The thought of such a fate for his friends fills the sailor with keenest apprehension; and again he asks himself how it is to be averted.

The four conspirators are not more than as many feet from the boat. By stretching out his hands he could grip them by the ankles, without altering his recumbent attitude one inch. And by doing this, he might give the guilty plotters such a scare as would cause them to retreat, and so baffle their design.

The thought comes before his mind, but is instantly abandoned. The fellows are not of the stuff to be frightened at shadows. By their talk, at least two are desperadoes, and to make known his presence would be only to add another victim to those already doomed to death.

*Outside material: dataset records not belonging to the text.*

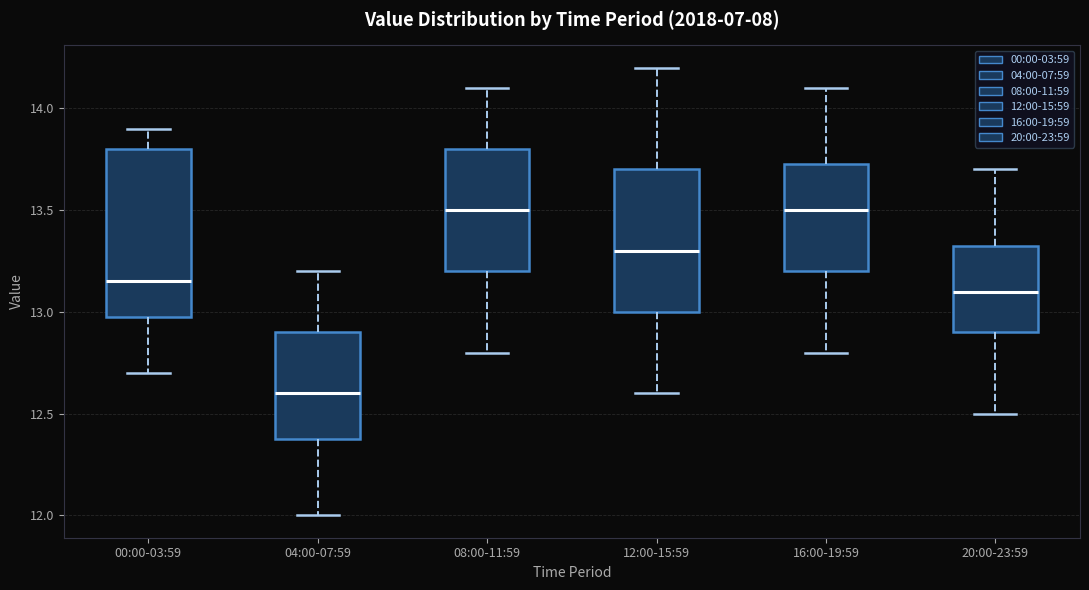

Which box has the lowest median line?

04:00-07:59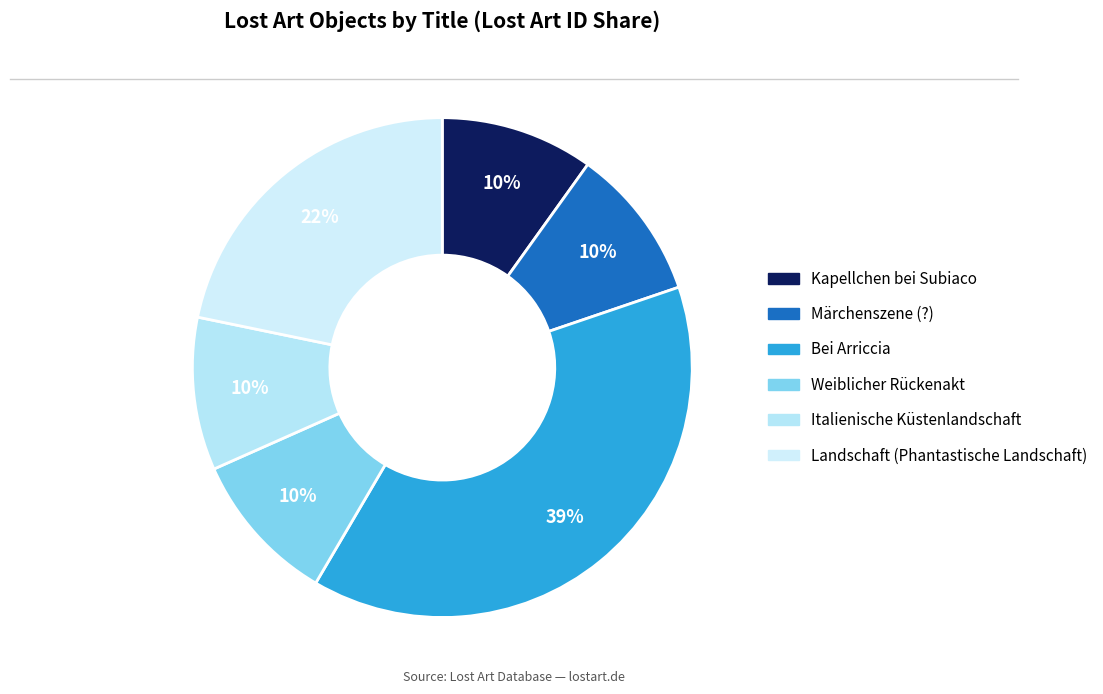

Is it true that Märchenszene (?) is 10% of the pie?

True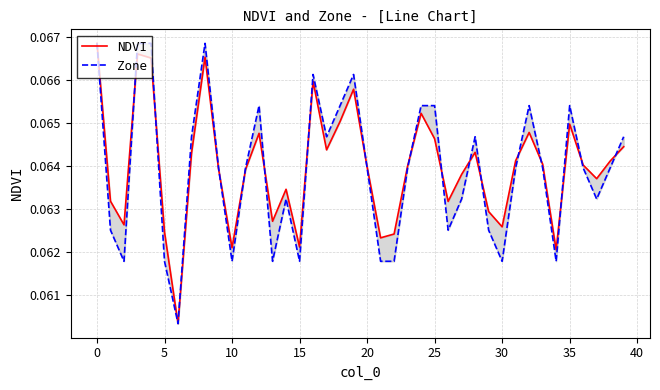

List the series in order of their peak value, lowest first.

NDVI, Zone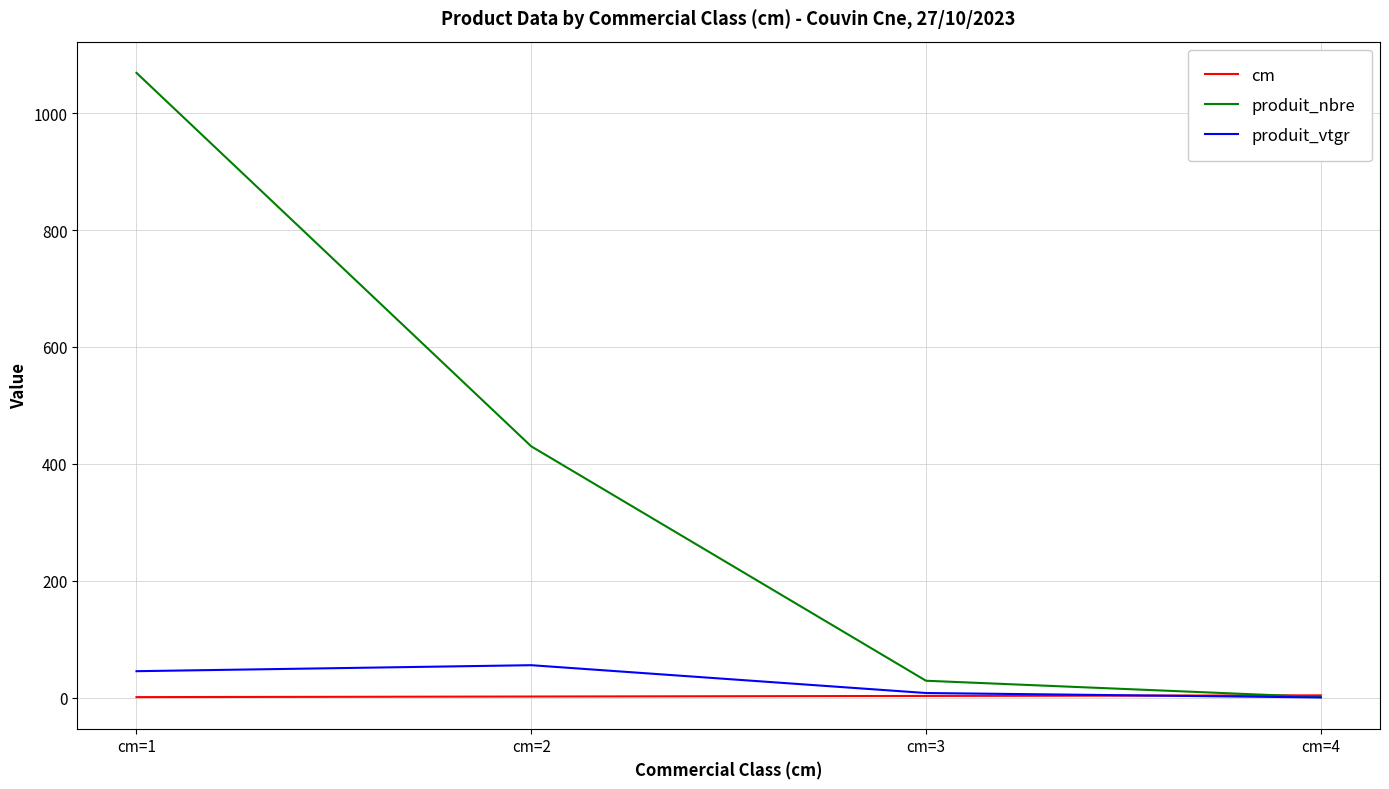

What are all the series names shown in the legend?

cm, produit_nbre, produit_vtgr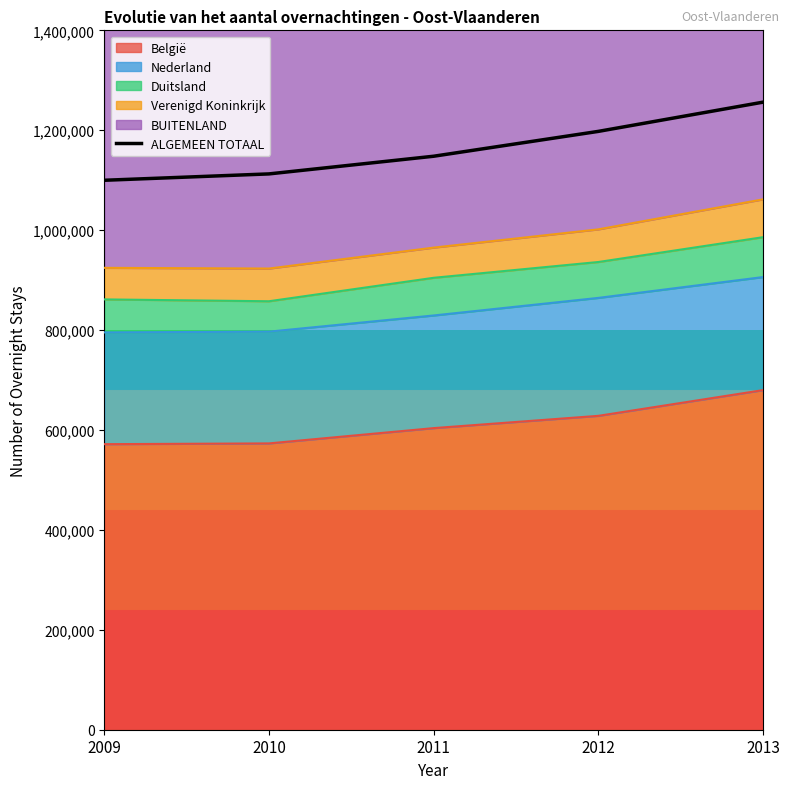

At which label does the data first exceed 1147983?

2012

But what is he to do? For the third time he asks himself this question, still unable to answer it.

While still painfully cogitating, his brain labouring to grasp some feasible plan of defence against the threatened danger, he is warned of a change. Some words spoken tell of it. It is De Lara who speaks them.

“By the way, camarados, we’re not in a good position here. They may sight us too soon. To make things sure, we must drop on them before they can draw their weapons. Else some of us may get dropped ourselves.”

“Where could we be better? I don’t see. The shadow of this old boat favours us.”

“Why not crawl under it?” asks Calderon. “There Argus himself couldn’t see us.”

Harry Blew’s heart beats at the double-quick. His time seems come, and he already fancies four pistols to his head, or the same number of poniards pointed at his ribs.

It is a moment of vivid anxiety—a crisis dread, terrible, almost agonising.

Fortunately it is not of long duration, ending almost on the instant. He is relieved at hearing one of them say:

“No; that won’t do. We’d have trouble in scrambling out again. While about it they’d see or hear us, and take to their heels. You must remember, it’s but a step to where their boat will be waiting them, with some eight or ten of those big British tars in it. If they got there before we overtook them, the tables would be turned on us.”

“You’re right, Don Manuel,” rejoins De Lara; “it won’t do to go under the boat, and there’s no need for us to stay by it. Mira! yonder’s a better place—by that wall. In its shadow no one can see us, and the gringos must pass within twenty feet of it. It’s the very spot for our purpose. Have with me!”

No one objecting, the four separate from the side of the boat and glide silently as spectres across the strip of sandy beach, their forms gradually growing indistinct in the fog, at length altogether disappearing beneath the sombre shadow of the wall.